▸ **Trecho selecionado**:
------------------------------------

Capital - 19ª vara de relações de consumo

Data de publicação29 Junho 2022
Número da edição3125
SeçãoCADERNO 2 - ENTRÂNCIA FINAL
PODER JUDICIÁRIO
TRIBUNAL DE JUSTIÇA DO ESTADO DA BAHIA
19ª VARA DE RELAÇÕES DE CONSUMO DA COMARCA DE SALVADOR
SENTENÇA

8106913-51.2020.8.05.0001 Procedimento Comum Cível
Jurisdição: Salvador - Região Metropolitana
Autor: Alberico Valeriano Dos Santos
Advogado: Jose Leonam Santos Cruz (OAB:BA59355)
Reu: Banco Bradescard S.a.
Advogado: Jose Antonio Martins (OAB:BA31341-A)

Sentença:

Vistos,

Trata-se de AÇÃO DECLARATÓRIA DE INEXISTÊNCIA DE DÉBITO C/C INDENIZAÇÃO POR DANOS MORAIS E PEDIDO DE TUTELA PROVISÓRIA DE URGÊNCIA proposta por ALBÉRICO VALERIANO DOS SANTOS, devidamente qualificada nos autos, em face de BRADESCARD S.A.

Narra a parte autora, na petição inicial (ID 75286056), que ao tentar realizar operação financeira no comércio local, descobriu apontamento creditício informando que seu nome estava negativado, lhe sendo negado a obtenção do referido crédito, por conta da inclusão de seus dados junto aos órgãos de restrição ao crédito, no dia 23/12/2019, com vencimento 21/11/2019, pelo valor de R$ 79,97 (setenta e nove reais e noventa e sete centavos). Alega que não contraiu o débito e que seus dados foram incluídos de forma indevida por dívida inexistente.

Em face disso, faz, em síntese, os seguintes pedidos: 1) a concessão dos benefícios da justiça gratuita; 2) a citação da parte ré, requerendo, de logo, o julgamento antecipado do mérito após a apresentação da contestação e réplica, por tratar-se de matéria exclusivamente de direito; 3) a inversão do ônus da prova; 4) liminarmente, a concessão do pedido de tutela provisória de urgência; 5) ao final, declarar inexistente o débito inscrito indevidamente no Cadastro de Inadimplentes, bem como condenar a parte Ré a indenizar a parte Autora, a título de danos morais, no valor de R$ 52.250,00 (cinquenta e dois mil duzentos e cinquenta reais), equivalente a 50 salários mínimos vigentes, em razão da inserção de seu nome de forma indevida em cadastro de inadimplentes; 6) que acresça-se, ainda, à condenação, correção monetária com base no INPC a partir da data do arbitramento (Súmula 362, STJ), e juros à taxa legal computada a partir do evento danoso (Súmula 54, STJ); 7) havendo acordo ou sentença, requer, desde já, sua execução, caso não haja cumprimento voluntário por parte do réu; 8) por fim, a condenação da parte Ré ao pagamento das custas processuais e honorários advocatícios, estes em 20% (vinte por cento) do proveito econômico obtido ou, não sendo possível mensurá-lo, sobre o valor atualizado da causa.

------------------------------------

▸ **Dados brutos**:
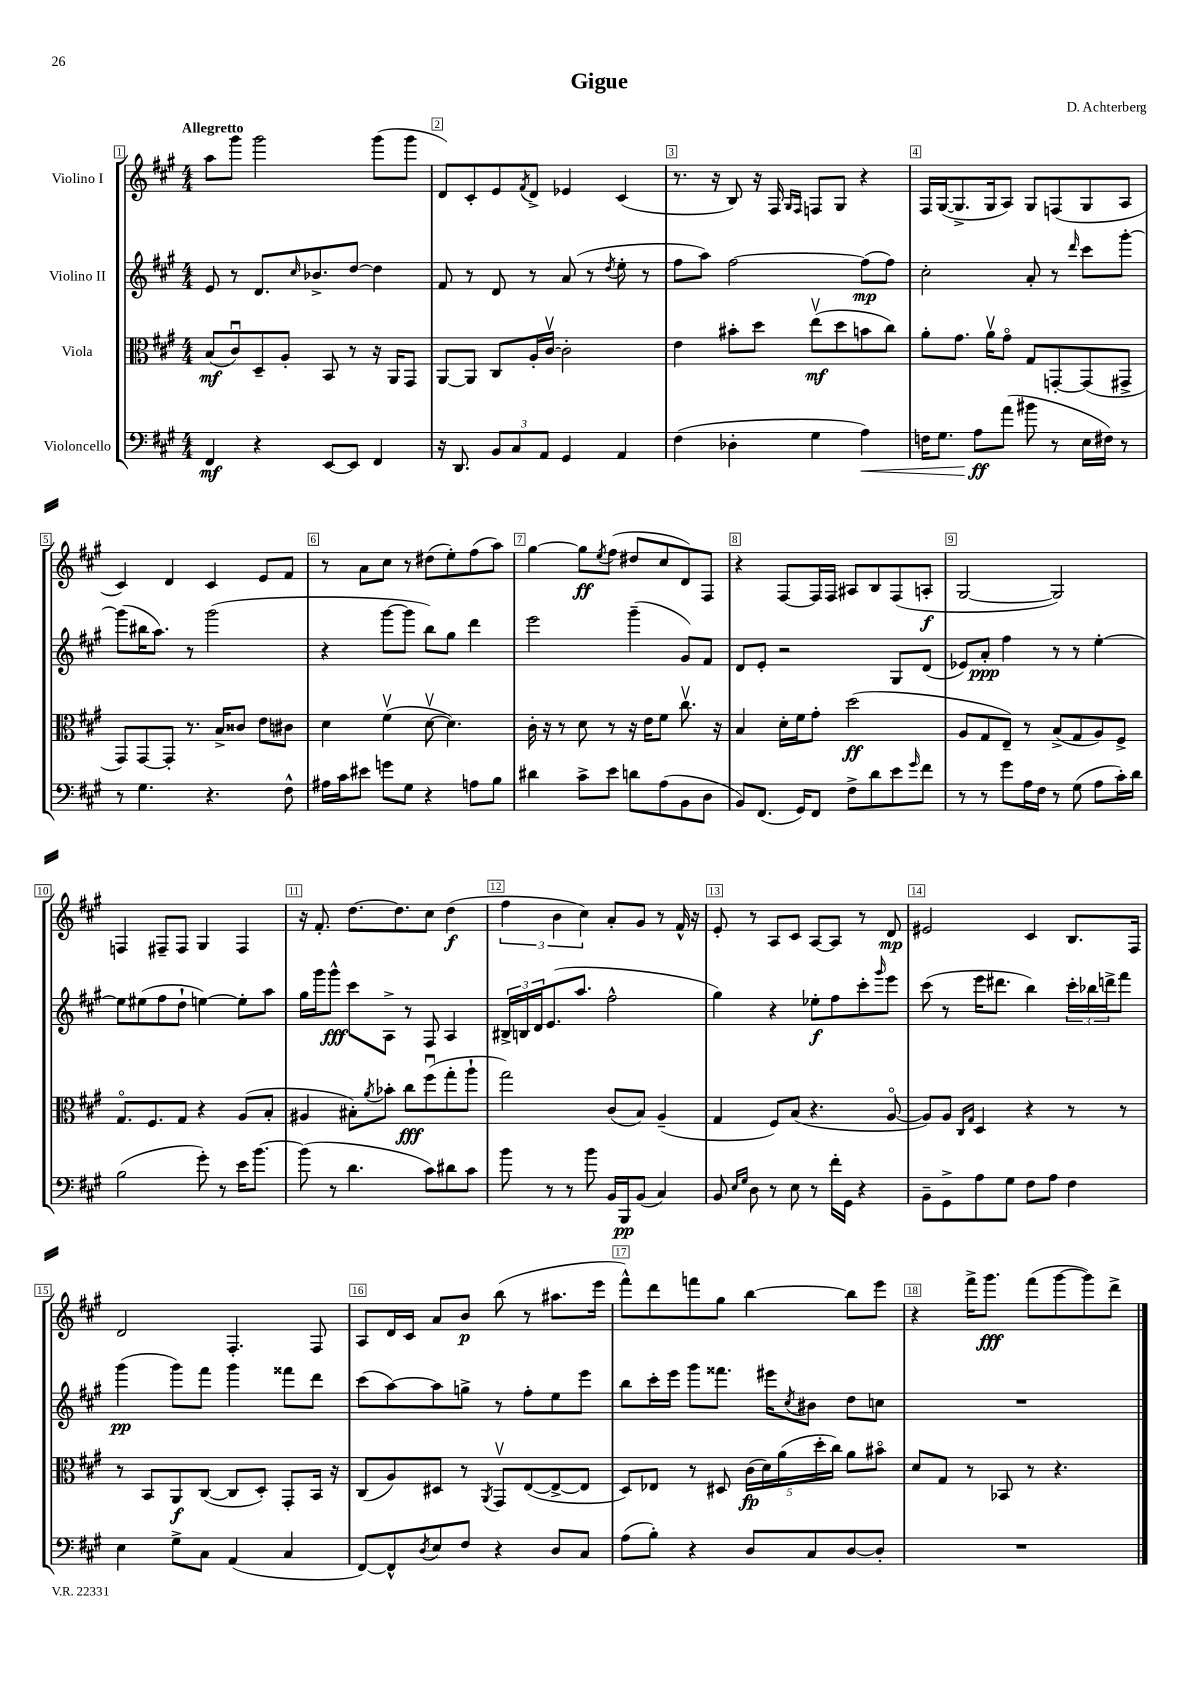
\header { title = "Gigue" composer = "D. Achterberg" }
<<
\new StaffGroup <<
\new Staff = "s0" \with { instrumentName = "Violino I" } {
    \clef treble \key a \major \numericTimeSignature \time 4/4 \tempo "Allegretto"
    a''8 gis'''8 gis'''2 gis'''8( gis'''8 |
    d'8) cis'8-. e'8 \acciaccatura { fis'8 } d'8-> ees'4 cis'4( |
    r8. r16 b8) r16 fis16 \grace { gis16 fis16 } f8 gis8 r4 |
    fis16 gis16~( gis8.-> gis16 a8) gis8 f8( gis8 a8 |
    cis'4) d'4 cis'4 e'8 fis'8 |
    r8 a'8 cis''8 r8 dis''8( e''8-.) fis''8( a''8) |
    gis''4~ gis''8\ff \acciaccatura { e''8 } fis''8( dis''8 cis''8 d'8) fis8 |
    r4 fis8~ fis16 fis16 ais8 b8 fis8( a8-.\f |
    gis2~ gis2) |
    f4 fis8-- fis8 gis4 fis4 |
    r16 fis'8.-. d''8.~ d''8. cis''8 d''4\f( |
    \tuplet 3/2 { fis''4 b'4 cis''4) } a'8-. gis'8 r8 fis'16-^ r16 |
    e'8-. r8 a8 cis'8 a8~ a8 r8 d'8\mp |
    eis'2 cis'4 b8. fis16 |
    d'2 fis4.-. fis8 |
    a8 d'16 cis'16 a'8 b'8\p b''8( r8 ais''8. e'''16 |
    fis'''8-^) d'''8 f'''8 gis''8 b''4~ b''8 e'''8 |
    r4 fis'''16-> gis'''8.\fff fis'''8( gis'''8~ gis'''8) d'''8-> \bar "|." |
}
\new Staff = "s1" \with { instrumentName = "Violino II" } {
    \clef treble \key a \major \numericTimeSignature \time 4/4
    e'8 r8 d'8. \grace { cis''16 } bes'8.-> d''8~ d''4 |
    fis'8 r8 d'8 r8 a'8( r8 \acciaccatura { d''8 } e''8-. r8 |
    fis''8 a''8) fis''2~ fis''8\mp( fis''8) |
    cis''2-. a'8-. r8 \grace { d'''16 } cis'''8 gis'''8~-. |
    gis'''8( bis''16 a''8.) r8 gis'''2( |
    r4 gis'''8~ gis'''8 b''8) gis''8 d'''4 |
    e'''2 gis'''4--( gis'8) fis'8 |
    d'8 e'8-. r2 gis8 d'8( |
    ees'8) a'8-.\ppp fis''4 r8 r8 e''4~-. |
    e''8 eis''8( fis''8 d''8-! e''4~) e''8-. a''8 |
    gis''16 gis'''16 gis'''8-^\fff cis'''8 a8-> r8 fis8 a4 |
    \tuplet 3/2 { bis16-> b16 d'16 } e'8.( a''8. fis''2-^ |
    gis''4) r4 ees''8-.\f fis''8 cis'''8-. \grace { gis'''16 } e'''8 |
    cis'''8( r8 e'''16 dis'''8. b''4) \tuplet 3/2 { cis'''16-. bes''16 d'''16-> } fis'''8 |
    gis'''4\pp( gis'''8) fis'''8 gis'''4 fisis'''8 d'''8 |
    cis'''8( a''8~) a''8 g''8-> r8 fis''8-. e''8 e'''8 |
    b''8 cis'''16-. e'''16 gis'''8 fisis'''8. eis'''16 \acciaccatura { cis''8 } bis'8 d''8 c''8 |
    R1 \bar "|." |
}
\new Staff = "s2" \with { instrumentName = "Viola" } {
    \clef alto \key a \major \numericTimeSignature \time 4/4
    b8\mf( cis'8\downbow) d8-- a8-. b,8 r8 r16 a,16 gis,8 |
    a,8~ a,8 cis8 a16-. cis'16~\upbow cis'2-. |
    e'4 bis'8-. d''8 e''8\upbow\mf( d''8 b'8 cis''8) |
    a'8-. gis'8. a'16\upbow gis'8\flageolet gis8 g,8~-. g,8( gis,8-> |
    gis,8) gis,8~ gis,8-. r8. b16-> cisis'8 e'8 cis'8 |
    d'4 fis'4\upbow( d'8~\upbow d'4.) |
    cis'16-. r16 r8 d'8 r8 r16 e'16 fis'8 cis''8.\upbow r16 |
    b4 d'16-. fis'16 gis'8-. d''2\ff( |
    a8 gis8 e8--) r8 b8->( gis8 a8) fis8-> |
    gis8.\flageolet fis8. gis8 r4 a8( b8-. |
    ais4 bis8-.) \acciaccatura { a'8 } bes'8-. cis''8\fff fis''8\downbow( gis''8-. a''8-! |
    gis''2) cis'8( b8) a4--( |
    gis4 fis8) b8( r4. a8~\flageolet |
    a8) a8 \grace { cis16 gis16 } d4 r4 r8 r8 |
    r8 b,8 a,8\f cis8~( cis8 d8-.) gis,8-. b,16 r16 |
    cis8( a8) dis8 r8 \acciaccatura { a,8 } gis,8\upbow e8~( e8~-> e8 |
    d8) ees8 r8 dis8 \tuplet 5/4 { cis'16\fp( d'16) a'16( d''16-. cis''16) } a'8 bis'8\flageolet |
    d'8 gis8 r8 bes,8 r8 r4. \bar "|." |
}
\new Staff = "s3" \with { instrumentName = "Violoncello" } {
    \clef bass \key a \major \numericTimeSignature \time 4/4
    fis,4\mf r4 e,8~ e,8 fis,4 |
    r16 d,8. \tuplet 3/2 { b,8 cis8 a,8 } gis,4 a,4 |
    fis4( des4-. gis4 a4\<) |
    f16 gis8. a8\ff\! a'8( bis'8 r8 e16 fis16) r8 |
    r8 gis4. r4. fis8-^ |
    ais16 cis'16 eis'8 g'8 gis8 r4 a8 b8 |
    dis'4 cis'8-> e'8 d'8 a8( b,8 d8 |
    b,8) fis,8.( gis,16) fis,8 fis8-> d'8 e'8 \grace { gis'16 } fis'8 |
    r8 r8 gis'8 a16 fis16 r8 gis8( a8 cis'16-.) d'16 |
    b2( gis'8-.) r8 e'16 b'8.~ |
    b'8( r8 d'4. cis'8) dis'8 cis'8 |
    b'8 r8 r8 b'8 b,16 b,,16\pp b,8( cis4) |
    b,8 \grace { e16 gis16 } d8 r8 e8 r8 fis'16-. gis,16 r4 |
    b,8-- gis,8-> a8 gis8 fis8 a8 fis4 |
    e4 gis8-> cis8 a,4( cis4 |
    fis,8~) fis,8-^ \acciaccatura { d8 } e8 fis8 r4 d8 cis8 |
    a8( b8-.) r4 d8 cis8 d8~ d8-. |
    R1 \bar "|." |
}
>>
>>
\layout { \context { \Score \override BarNumber.break-visibility = ##(#f #t #t) barNumberVisibility = #all-bar-numbers-visible \override BarNumber.stencil = #(make-stencil-boxer 0.1 0.3 ly:text-interface::print) } }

------------------------------------

▸ **Tarefa 1**: Diga se cada afirmação concorda com a sentença da ação contra o Bradescard, respondendo sim ou não e citando literalmente as palavras decisivas: (a) a inclusão dos dados do autor nos órgãos de restrição ao crédito ocorreu em 23/12/2019; (b) a indenização por danos morais pedida equivale a 30 salários mínimos; (c) a correção monetária pedida tem como base o IPCA.
▸ **Tarefa 2**: Segundo a sentença da ação contra o Bradescard, qual é o valor do débito que levou à negativação do nome do autor?
▸ **Tarefa 3**: Escreva a continuação da sentença da ação contra o Bradescard, começando logo após o último parágrafo apresentado.

▸ **Resposta 1**:
(a) Sim: "no dia 23/12/2019, com vencimento 21/11/2019".
(b) Não: "equivalente a 50 salários mínimos vigentes".
(c) Não: "correção monetária com base no INPC a partir da data do arbitramento".

▸ **Resposta 2**: R$ 79,97 (setenta e nove reais e noventa e sete centavos).

▸ **Resposta 3**:
Deferido os pedidos de Assistência Judiciária Gratuita e invertido o ônus probatório, porém a Tutela Antecipada de Urgência foi indeferida. Conforme ID 75615294.

Em resposta (ID 155744006), a acionada sustenta que a autora contratou, recebeu e utilizou o cartão, sendo o débito originado do inadimplemento das obrigações contraídas. Por isso, no mérito, alega que não houve ato ilícito, a inexistência de danos morais e, requer a improcedência da ação e o julgamento antecipado da lide.

A parte autora apresentou réplica (ID 180603258).

Não foi obtida a conciliação entre as partes.

Não houve requerimento de outras provas.

É o relatório. Decido.

FUNDAMENTAÇÃO

O julgamento antecipado da lide se faz autorizado com base no artigo 355, inciso I, do CPC, eis que a questão de mérito é unicamente de direito, não sendo necessária a produção de outras provas.

Não havendo preliminares, passo a decidir o mérito da ação.

MÉRITO

A ação deve ser julgada à luz do CÓDIGO DE DEFESA DO CONSUMIDOR (CDC), uma vez que a matéria discutida versa sobre relação de consumo, sendo aplicáveis as regras e os princípios expostos na lei consumerista. Destaca-se, dentro desse universo, que a responsabilidade é de cunho objetivo, nos termos do art. 14, caput, do CDC, necessitando-se, tão somente, da apresentação da existência do fato, do dano e do nexo causal, sem análise da culpa. Previsão afastada na hipótese de defeito inexistente e culpa exclusiva do consumidor ou de terceiros, segundo o §3º, do mesmo diploma normativo.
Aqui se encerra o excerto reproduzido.